🤖 AI Summary
This study investigates the systematic impact of LLM-assisted annotation on human judgment and downstream evaluation in subjectivity tasks. Employing a pre-registered experimental design, we deployed two LLMs across two subjectivity datasets under three AI-assistance conditions, collecting over 7,000 annotations from 410 crowdworkers. Results show that LLM suggestions did not improve annotation efficiency but significantly increased annotator confidence and induced systematic label distribution shifts—termed “annotation drift.” This drift inflates estimated LLM performance when evaluated on assisted annotations, thereby compromising validity in social science research. To our knowledge, this is the first empirical demonstration of annotation drift in subjective tasks induced by LLM assistance. The findings underscore the urgent need to redesign human-AI collaborative annotation protocols and provide methodological warnings for annotation quality control and benchmark construction in subjective NLP evaluation.
📝 Abstract
LLM use in annotation is becoming widespread, and given LLMs' overall promising performance and speed, simply "reviewing" LLM annotations in interpretive tasks can be tempting. In subjective annotation tasks with multiple plausible answers, reviewing LLM outputs can change the label distribution, impacting both the evaluation of LLM performance, and analysis using these labels in a social science task downstream. We conducted a pre-registered experiment with 410 unique annotators and over 7,000 annotations testing three AI assistance conditions against controls, using two models, and two datasets. We find that presenting crowdworkers with LLM-generated annotation suggestions did not make them faster, but did improve their self-reported confidence in the task.
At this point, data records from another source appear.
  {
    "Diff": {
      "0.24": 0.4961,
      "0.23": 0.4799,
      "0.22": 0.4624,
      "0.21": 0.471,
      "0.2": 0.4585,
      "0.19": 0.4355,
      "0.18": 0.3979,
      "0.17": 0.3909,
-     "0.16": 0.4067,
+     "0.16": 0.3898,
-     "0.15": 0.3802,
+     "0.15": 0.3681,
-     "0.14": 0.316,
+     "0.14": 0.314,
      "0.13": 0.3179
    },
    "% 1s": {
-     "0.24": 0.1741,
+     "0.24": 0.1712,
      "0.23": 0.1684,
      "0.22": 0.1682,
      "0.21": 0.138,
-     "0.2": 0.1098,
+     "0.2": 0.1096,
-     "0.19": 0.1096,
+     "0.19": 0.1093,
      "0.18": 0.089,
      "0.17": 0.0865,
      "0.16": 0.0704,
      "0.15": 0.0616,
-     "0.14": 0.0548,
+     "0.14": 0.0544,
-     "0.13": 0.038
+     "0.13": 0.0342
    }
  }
More importantly, annotators strongly took the LLM suggestions, significantly changing the label distribution compared to the baseline. When these labels created with LLM assistance are used to evaluate LLM performance, reported model performance significantly increases. We believe our work underlines the importance of understanding the impact of LLM-assisted annotation on subjective, qualitative tasks, on the creation of gold data for training and testing, and on the evaluation of NLP systems on subjective tasks.